• **Exercise prompt**
In the data below, find every line that has the string "when", and copy it.

Stored items:
——
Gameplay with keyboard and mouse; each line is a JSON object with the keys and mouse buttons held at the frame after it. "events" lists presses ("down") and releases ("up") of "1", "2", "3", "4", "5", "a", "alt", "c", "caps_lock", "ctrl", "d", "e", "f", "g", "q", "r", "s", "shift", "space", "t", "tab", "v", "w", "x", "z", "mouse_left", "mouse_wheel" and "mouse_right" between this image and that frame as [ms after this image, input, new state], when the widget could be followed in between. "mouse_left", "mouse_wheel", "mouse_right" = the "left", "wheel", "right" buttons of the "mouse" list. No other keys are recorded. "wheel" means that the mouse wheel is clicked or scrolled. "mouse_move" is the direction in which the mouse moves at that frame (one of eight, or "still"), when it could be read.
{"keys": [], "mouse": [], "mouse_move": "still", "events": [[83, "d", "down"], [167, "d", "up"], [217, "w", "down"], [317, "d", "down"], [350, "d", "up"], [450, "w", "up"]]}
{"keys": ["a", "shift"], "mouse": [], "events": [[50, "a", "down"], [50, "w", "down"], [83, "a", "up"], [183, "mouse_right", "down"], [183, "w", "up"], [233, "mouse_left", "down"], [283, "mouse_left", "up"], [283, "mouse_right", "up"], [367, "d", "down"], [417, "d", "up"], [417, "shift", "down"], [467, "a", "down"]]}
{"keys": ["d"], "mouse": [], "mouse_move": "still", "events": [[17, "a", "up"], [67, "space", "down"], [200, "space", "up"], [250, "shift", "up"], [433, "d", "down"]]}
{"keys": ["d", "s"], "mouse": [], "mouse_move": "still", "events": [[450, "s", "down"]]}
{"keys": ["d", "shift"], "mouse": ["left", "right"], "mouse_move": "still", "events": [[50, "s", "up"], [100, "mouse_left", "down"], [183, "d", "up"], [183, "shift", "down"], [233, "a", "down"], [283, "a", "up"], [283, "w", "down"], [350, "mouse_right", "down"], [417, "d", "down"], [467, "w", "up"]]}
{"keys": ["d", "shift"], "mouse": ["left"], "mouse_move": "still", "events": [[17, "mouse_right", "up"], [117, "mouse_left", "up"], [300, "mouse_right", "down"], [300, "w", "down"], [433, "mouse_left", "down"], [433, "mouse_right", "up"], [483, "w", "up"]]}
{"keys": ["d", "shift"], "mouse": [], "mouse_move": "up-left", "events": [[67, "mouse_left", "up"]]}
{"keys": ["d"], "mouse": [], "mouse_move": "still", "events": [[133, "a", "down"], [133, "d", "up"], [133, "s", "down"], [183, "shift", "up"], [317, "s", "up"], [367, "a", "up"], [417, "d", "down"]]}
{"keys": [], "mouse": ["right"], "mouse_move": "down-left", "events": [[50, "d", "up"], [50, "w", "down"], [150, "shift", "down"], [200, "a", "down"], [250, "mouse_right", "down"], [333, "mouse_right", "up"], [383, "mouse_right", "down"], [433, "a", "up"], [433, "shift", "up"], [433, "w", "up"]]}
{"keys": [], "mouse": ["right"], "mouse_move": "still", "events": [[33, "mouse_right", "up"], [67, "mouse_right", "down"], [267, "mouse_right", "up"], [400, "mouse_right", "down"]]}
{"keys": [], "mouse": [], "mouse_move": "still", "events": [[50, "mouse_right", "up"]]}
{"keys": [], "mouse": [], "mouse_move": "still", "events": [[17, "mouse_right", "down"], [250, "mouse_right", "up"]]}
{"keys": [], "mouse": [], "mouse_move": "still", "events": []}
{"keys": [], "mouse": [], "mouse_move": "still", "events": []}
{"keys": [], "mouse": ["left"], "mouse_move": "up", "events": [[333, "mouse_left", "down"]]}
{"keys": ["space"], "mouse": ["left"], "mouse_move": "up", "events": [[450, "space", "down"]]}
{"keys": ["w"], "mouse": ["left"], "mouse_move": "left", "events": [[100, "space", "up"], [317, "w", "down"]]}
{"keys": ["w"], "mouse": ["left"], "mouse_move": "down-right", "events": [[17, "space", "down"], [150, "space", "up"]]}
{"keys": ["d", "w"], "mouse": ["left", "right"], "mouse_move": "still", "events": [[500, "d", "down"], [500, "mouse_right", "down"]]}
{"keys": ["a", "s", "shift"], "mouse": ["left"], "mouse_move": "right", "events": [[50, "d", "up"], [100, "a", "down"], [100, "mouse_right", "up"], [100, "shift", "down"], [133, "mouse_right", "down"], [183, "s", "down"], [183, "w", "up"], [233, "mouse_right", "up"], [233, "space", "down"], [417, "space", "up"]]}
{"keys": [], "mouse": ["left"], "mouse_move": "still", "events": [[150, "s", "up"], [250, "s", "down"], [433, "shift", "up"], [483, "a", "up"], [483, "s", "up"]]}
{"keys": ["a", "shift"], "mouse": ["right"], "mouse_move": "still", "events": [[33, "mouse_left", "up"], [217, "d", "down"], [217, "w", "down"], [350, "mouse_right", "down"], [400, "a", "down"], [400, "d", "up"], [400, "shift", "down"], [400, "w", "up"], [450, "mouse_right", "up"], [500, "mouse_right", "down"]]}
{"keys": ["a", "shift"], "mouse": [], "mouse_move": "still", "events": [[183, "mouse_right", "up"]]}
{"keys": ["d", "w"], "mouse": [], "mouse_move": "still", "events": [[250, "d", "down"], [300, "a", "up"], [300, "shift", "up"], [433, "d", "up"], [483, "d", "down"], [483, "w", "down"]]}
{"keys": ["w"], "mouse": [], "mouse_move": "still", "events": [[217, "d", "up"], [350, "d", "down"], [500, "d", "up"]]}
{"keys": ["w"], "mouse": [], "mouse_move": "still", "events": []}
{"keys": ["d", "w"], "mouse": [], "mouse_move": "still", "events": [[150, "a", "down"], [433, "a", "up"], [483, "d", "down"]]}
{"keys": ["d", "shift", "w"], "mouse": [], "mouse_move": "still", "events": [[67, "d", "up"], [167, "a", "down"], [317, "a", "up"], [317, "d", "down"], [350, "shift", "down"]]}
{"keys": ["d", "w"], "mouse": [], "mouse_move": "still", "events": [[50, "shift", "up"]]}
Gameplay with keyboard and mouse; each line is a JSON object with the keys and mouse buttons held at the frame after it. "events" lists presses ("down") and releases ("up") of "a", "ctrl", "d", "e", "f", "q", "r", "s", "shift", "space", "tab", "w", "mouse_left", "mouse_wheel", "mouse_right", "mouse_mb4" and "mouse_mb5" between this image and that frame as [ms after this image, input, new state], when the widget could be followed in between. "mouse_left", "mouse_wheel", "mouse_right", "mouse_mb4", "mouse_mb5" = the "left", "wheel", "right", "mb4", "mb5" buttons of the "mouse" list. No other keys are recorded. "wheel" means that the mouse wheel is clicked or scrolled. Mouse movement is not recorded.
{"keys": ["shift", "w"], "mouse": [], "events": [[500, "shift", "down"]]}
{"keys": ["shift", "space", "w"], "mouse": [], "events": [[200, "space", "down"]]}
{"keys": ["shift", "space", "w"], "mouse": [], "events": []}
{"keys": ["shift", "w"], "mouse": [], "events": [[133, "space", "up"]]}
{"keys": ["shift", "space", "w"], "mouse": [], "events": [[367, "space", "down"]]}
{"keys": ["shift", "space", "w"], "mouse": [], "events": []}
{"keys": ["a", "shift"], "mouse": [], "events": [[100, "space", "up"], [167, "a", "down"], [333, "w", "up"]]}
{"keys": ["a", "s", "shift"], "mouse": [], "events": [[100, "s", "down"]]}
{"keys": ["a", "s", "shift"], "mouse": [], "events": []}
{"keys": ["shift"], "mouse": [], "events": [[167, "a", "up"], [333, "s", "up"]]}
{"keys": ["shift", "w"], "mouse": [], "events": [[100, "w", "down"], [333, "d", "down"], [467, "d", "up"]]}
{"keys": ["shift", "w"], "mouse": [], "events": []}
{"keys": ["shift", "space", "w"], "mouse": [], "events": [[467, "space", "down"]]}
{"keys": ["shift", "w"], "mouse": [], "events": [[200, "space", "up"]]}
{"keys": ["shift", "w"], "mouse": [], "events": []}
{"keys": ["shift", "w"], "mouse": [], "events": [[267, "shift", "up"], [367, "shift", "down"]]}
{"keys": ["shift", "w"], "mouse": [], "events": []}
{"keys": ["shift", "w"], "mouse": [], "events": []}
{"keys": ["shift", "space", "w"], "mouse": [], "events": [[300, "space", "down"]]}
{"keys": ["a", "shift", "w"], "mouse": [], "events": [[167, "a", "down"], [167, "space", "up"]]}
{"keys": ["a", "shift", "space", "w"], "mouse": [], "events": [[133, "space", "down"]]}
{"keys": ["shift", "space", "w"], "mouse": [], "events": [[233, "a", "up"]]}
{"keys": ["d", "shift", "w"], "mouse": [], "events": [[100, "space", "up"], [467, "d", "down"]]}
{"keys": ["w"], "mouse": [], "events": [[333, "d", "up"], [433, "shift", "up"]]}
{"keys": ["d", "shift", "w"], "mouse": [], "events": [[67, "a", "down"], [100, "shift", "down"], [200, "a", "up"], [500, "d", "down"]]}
——
• **Result of this exercise**
Gameplay with keyboard and mouse; each line is a JSON object with the keys and mouse buttons held at the frame after it. "events" lists presses ("down") and releases ("up") of "1", "2", "3", "4", "5", "a", "alt", "c", "caps_lock", "ctrl", "d", "e", "f", "g", "q", "r", "s", "shift", "space", "t", "tab", "v", "w", "x", "z", "mouse_left", "mouse_wheel" and "mouse_right" between this image and that frame as [ms after this image, input, new state], when the widget could be followed in between. "mouse_left", "mouse_wheel", "mouse_right" = the "left", "wheel", "right" buttons of the "mouse" list. No other keys are recorded. "wheel" means that the mouse wheel is clicked or scrolled. "mouse_move" is the direction in which the mouse moves at that frame (one of eight, or "still"), when it could be read.
Gameplay with keyboard and mouse; each line is a JSON object with the keys and mouse buttons held at the frame after it. "events" lists presses ("down") and releases ("up") of "a", "ctrl", "d", "e", "f", "q", "r", "s", "shift", "space", "tab", "w", "mouse_left", "mouse_wheel", "mouse_right", "mouse_mb4" and "mouse_mb5" between this image and that frame as [ms after this image, input, new state], when the widget could be followed in between. "mouse_left", "mouse_wheel", "mouse_right", "mouse_mb4", "mouse_mb5" = the "left", "wheel", "right", "mb4", "mb5" buttons of the "mouse" list. No other keys are recorded. "wheel" means that the mouse wheel is clicked or scrolled. Mouse movement is not recorded.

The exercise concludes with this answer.